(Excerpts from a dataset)
********************

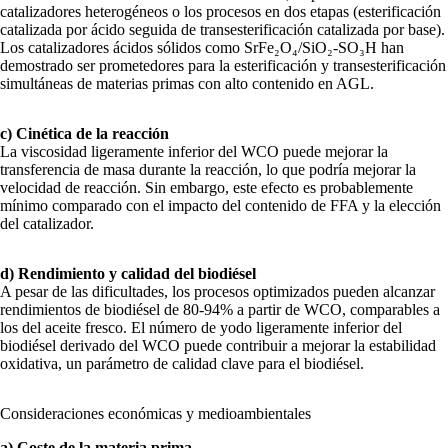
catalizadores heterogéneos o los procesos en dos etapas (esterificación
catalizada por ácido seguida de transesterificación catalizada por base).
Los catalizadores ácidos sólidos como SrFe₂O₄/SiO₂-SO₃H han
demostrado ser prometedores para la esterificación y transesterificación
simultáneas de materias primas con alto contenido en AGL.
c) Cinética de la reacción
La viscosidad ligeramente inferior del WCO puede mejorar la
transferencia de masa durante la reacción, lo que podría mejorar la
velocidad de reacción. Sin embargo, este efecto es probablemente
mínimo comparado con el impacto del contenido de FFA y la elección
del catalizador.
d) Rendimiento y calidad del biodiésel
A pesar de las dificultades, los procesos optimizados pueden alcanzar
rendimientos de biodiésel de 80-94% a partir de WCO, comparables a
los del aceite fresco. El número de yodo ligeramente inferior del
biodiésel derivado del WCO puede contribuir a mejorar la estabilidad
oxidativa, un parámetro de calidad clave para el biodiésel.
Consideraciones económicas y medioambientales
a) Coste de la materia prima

********************

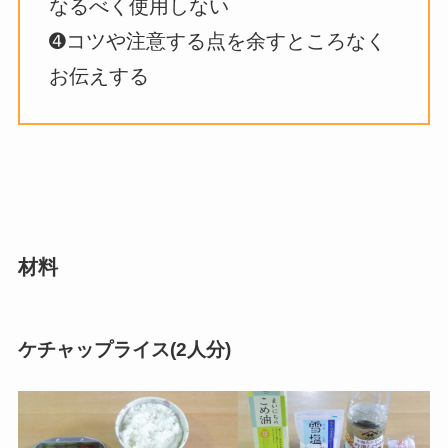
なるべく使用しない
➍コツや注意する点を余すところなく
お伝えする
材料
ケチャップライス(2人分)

********************

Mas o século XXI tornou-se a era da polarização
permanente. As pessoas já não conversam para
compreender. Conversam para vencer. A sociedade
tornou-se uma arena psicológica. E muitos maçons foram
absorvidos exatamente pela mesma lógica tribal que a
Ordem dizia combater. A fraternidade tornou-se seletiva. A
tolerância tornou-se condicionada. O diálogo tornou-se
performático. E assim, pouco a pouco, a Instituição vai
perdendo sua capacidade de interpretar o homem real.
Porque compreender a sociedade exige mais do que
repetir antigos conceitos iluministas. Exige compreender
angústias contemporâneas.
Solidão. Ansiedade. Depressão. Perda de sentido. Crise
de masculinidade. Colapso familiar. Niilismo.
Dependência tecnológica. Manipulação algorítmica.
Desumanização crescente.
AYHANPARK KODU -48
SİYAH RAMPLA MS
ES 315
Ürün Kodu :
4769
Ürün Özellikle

********************

# Problem to solve
Copy every line above that contains the word "catalizadores".

# Task output
catalizadores heterogéneos o los procesos en dos etapas (esterificación
Los catalizadores ácidos sólidos como SrFe₂O₄/SiO₂-SO₃H han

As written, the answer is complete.